> [TASK STATEMENT]: When a line in the records contains the string "lines", copy that line.

───── RAW DATA

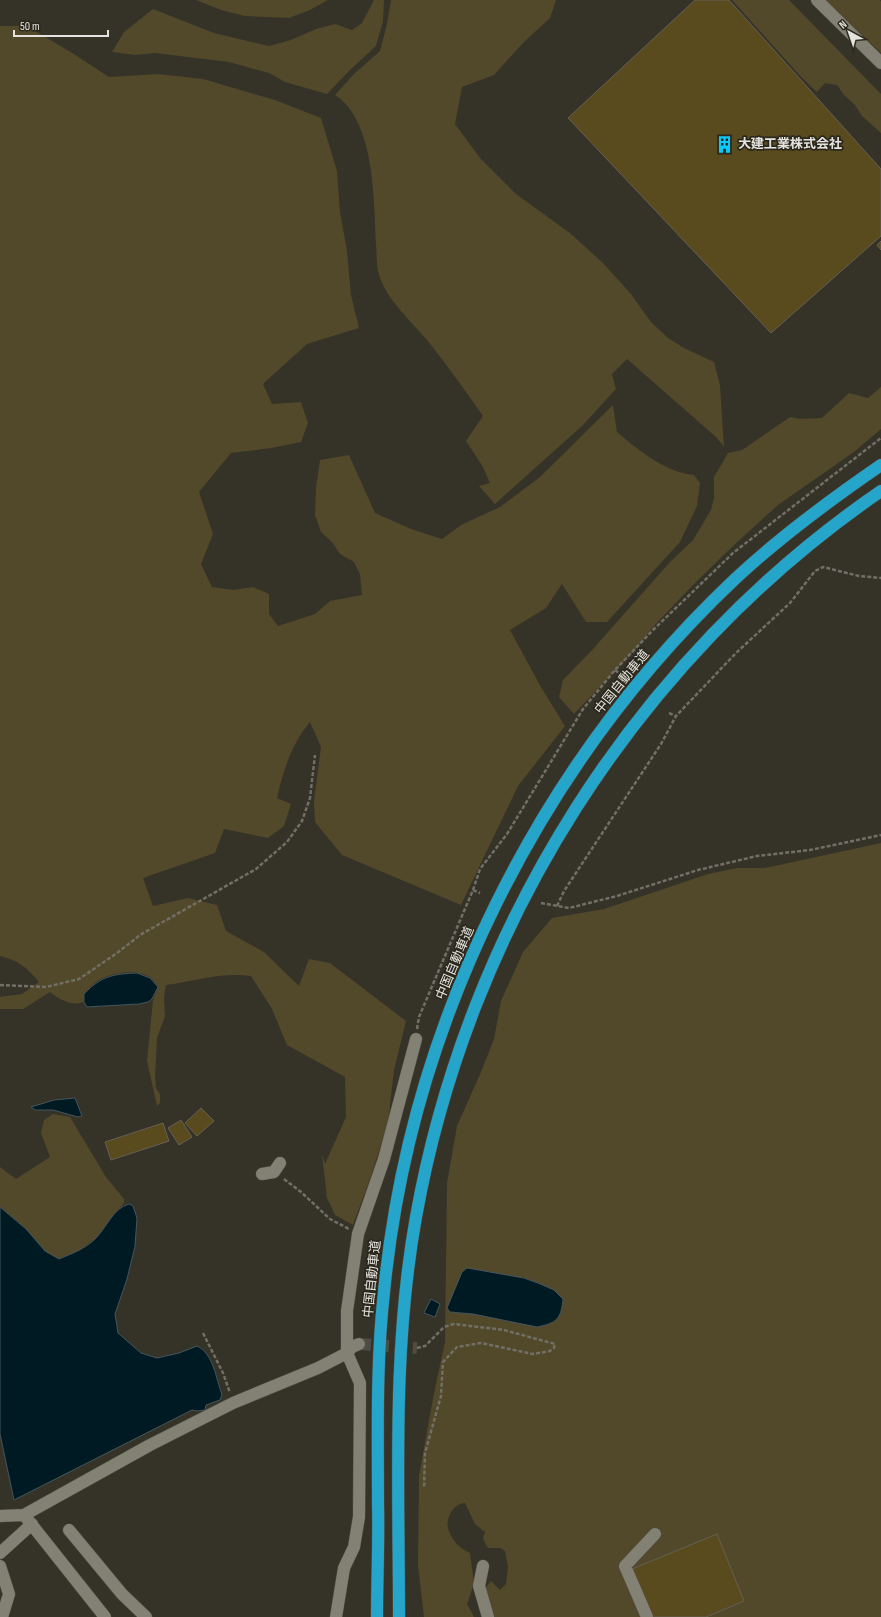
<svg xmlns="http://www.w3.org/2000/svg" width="881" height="1617" viewBox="0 0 881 1617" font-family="'Sofia Sans Condensed','Noto Sans JP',sans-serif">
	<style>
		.green { fill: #52482a }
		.water { fill: #001a24; stroke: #45565c }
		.building { fill: #594b1d; stroke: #646055 }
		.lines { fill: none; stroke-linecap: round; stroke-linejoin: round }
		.minor-tunnel { stroke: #4f4d43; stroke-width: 12; stroke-dasharray: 12 6; stroke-linecap: butt }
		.minor-casing { stroke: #504e45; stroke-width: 13 }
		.highway-casing { stroke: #504e45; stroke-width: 13 }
		.path { stroke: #716f66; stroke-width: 2.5; stroke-dasharray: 4 2; stroke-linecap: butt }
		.minor { stroke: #838074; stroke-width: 12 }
		.highway { stroke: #25a5ca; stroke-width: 12 }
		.labels { text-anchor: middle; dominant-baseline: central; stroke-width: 3.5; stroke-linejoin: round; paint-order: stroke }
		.poi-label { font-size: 13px; font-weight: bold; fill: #e5e3dd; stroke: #2b281e; text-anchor: start }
		.street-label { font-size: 13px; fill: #e5e3dd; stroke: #2b281e }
	</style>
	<rect width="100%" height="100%" fill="#353228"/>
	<path class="green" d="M196 0H328L310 10 289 18 245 16 221 10Z
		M374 0H384L383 21 376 46 350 70 327 94 285 82 269 73 229 62 155 53 135 55 112 52 124 32 153 9 214 33 269 46 291 40 316 29 335 24 352 30 362 23Z
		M391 0H556L550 18 523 43 494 75 462 87 455 124 480 158 516 194 570 233 603 263 631 294 651 322 668 338 684 348 714 362 720 385 724 447 716 437 627 359 612 374 616 389 582 426 495 504 479 486 490 483 483 467 466 441 483 416C465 390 447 365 427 340 410 320 387 300 379 275 376 266 377 254 376 244 374 202 375 120 335 95L354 74 380 51 387 24Z
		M732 0H789L881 94V133L862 116 855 105 844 95 837 85 825 83 817 92 802 78Z
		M825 0H879L881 1V53Z
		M0 26H27L74 54 109 77 158 74 203 79 275 100 321 118 337 171 340 212 347 251 351 295 359 328 307 344 263 384 272 404 301 402 308 423 301 442 271 448 231 453 199 492 213 534 201 564 212 587 233 590 253 587 269 594V614L278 626 315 614 330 601 362 595 360 574 354 562 340 554 332 542 321 532 315 515 316 488 320 460 349 455 375 513 411 529 442 539 461 525 500 507 540 477 613 405 617 432C639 450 664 472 694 475L700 483 697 506 680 542 607 622H586L562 584 546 608 510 630 541 687 565 726 518 786 461 905 342 855 315 822 314 801 321 747 310 722C292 743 283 771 277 798L291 804 284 826 268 838 224 829 215 853 143 878 153 906 188 898 217 905 226 931 264 952 299 986 309 959 330 963 406 1021 394 1070 388 1123 370 1179 353 1225 335 1215 327 1198 322 1154 325 1164 346 1117 345 1077 287 1045 272 1009 251 976C221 972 196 981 166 985L164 997 165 1016 157 1038 155 1076 156 1088 160 1094V1103L157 1106 147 1061 153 1000 158 987C156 984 153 979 150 977 138 969 115 972 103 978 95 981 89 988 84 994L83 1002C73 1007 58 999 50 992L23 1009H0V997L22 994 39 982C29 969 16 959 0 956Z
		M881 387V429L854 452 778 505 733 546 694 584 654 626 635 650 574 714 559 697 563 680 593 649 670 562 693 540 711 510 714 498V477L728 453 742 450 790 417 801 419 822 418 849 393 868 398Z
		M881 843V1617H487L479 1596 491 1581 500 1590 506 1584 508 1567 505 1551 500 1548H488L483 1539 485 1532 475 1524 465 1503C453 1503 444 1521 449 1531 453 1542 461 1549 470 1553L474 1583 467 1604 474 1617H424L418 1565 419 1476 434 1393 445 1342 447 1183 457 1126 481 1072 494 1039 501 1001 523 952 552 918 604 909 708 874 737 868H765Z
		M53 1114 70 1117 106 1177 124 1199V1203L95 1239 78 1251 59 1259 45 1251 26 1229 0 1207V1167L16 1179 50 1157 41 1133 44 1120Z"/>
	<path class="water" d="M137 973 150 978 158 987 152 999 148 1002 139 1004 87 1007 84 1002V994C101 976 113 974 137 973Z
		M75 1098 82 1116 78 1117 53 1110H35L31 1107 54 1100Z
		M129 1204 133 1206 137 1218 135 1246 127 1279 115 1314 118 1333 141 1353 157 1358 179 1353 197 1346C213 1353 216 1378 222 1395L220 1400 206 1405 205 1410 198 1411 192 1410 14 1500 0 1434V1207L26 1229 45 1251 59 1259C71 1254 85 1249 95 1239 106 1229 113 1208 129 1204Z
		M467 1268 524 1278 538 1283 554 1290 563 1299C561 1319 557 1323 537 1327L473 1314 450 1312 447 1308 462 1272Z
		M431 1299 440 1304 435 1317 424 1313Z"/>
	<path class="building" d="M695 0H729L881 169V236L771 333 568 118Z
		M881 241V250L877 245Z
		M201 1108 214 1121 197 1136 185 1123Z
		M181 1120 192 1137 179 1145 168 1128Z
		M163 1123 169 1141 111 1160 105 1142Z
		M717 1534 744 1601 706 1617H651L632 1569Z"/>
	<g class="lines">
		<path class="minor-tunnel" d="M359 1344 417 1348"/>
		<defs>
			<path id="minor" d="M817 0 881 63
				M262 1174 274 1172 280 1163
				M24 1515 105 1617
				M0 1516 24 1515 150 1445 233 1403 318 1368 347 1353 352 1347 359 1344
				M69 1530 122 1594 146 1617
				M0 1553 32 1524
				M0 1566 9 1594 2 1617
				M483 1566 479 1586 488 1617
				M336 1617 344 1568 354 1547 359 1517 360 1383 347 1353V1311L358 1234 384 1159 416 1039
				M647 1617 625 1566 655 1534"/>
			<path id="highway" d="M377 1617C377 1579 379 1542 378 1504 378 1433 376 1363 384 1292 410 1024 539 764 735 579 780 537 830 500 881 465
				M399 1617C399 1484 392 1349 416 1217 468 926 636 659 881 491"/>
		</defs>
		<use href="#minor" class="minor-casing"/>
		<use href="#highway" class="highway-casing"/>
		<path class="path" d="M615 670 624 677
			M669 713 676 716
			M473 890 480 893
			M541 903 569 908 617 896 698 870 757 856 810 850 881 835
			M557 906 564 891 661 744 676 716 736 653 790 603 815 571 823 567 859 576 881 578
			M0 985 46 987 79 979 117 953 140 935 256 869 287 842 302 821 310 798 315 755
			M417 1029 419 1017 473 890 480 869 507 834 583 709 615 670 653 630 733 553 881 438
			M284 1179 301 1192 330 1219 349 1229
			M203 1333 223 1373 230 1393
			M417 1348 425 1346 444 1327 454 1324 504 1330 555 1344 554 1348 550 1351 533 1354 481 1343 457 1347 443 1362 441 1396 425 1453 424 1487"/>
		<use href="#minor" class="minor"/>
		<use href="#highway" class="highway"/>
	</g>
	<defs>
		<symbol id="building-bare" viewBox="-9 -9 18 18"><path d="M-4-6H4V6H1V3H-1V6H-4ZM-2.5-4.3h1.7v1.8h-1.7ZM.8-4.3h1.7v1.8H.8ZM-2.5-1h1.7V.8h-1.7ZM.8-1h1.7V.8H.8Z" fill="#0bcafa" stroke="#2b281e" stroke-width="2.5" paint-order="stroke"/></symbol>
	</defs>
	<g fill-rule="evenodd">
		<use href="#building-bare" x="712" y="132" width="25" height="25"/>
	</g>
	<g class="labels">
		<g class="poi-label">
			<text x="738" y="144">大建工業株式会社</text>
		</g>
		<g class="street-label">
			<text transform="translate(622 682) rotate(-51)">中国自動車道</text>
			<text transform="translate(455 963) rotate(-67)">中国自動車道</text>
			<text transform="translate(372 1279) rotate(-84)">中国自動車道</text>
		</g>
	</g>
	<g transform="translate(849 32) rotate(320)" stroke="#2b281e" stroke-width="3" paint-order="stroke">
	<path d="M0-3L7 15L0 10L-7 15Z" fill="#e5e3dd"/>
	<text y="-6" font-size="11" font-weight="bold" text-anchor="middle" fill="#e5e3dd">N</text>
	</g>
	<path d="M14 30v6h94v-6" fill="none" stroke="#e5e3dd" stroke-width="2"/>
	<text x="20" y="30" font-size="12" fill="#e5e3dd" stroke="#2b281e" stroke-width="3" paint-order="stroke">50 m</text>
</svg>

──────────

> [YOUR SOLUTION]:
		.lines { fill: none; stroke-linecap: round; stroke-linejoin: round }
	<g class="lines">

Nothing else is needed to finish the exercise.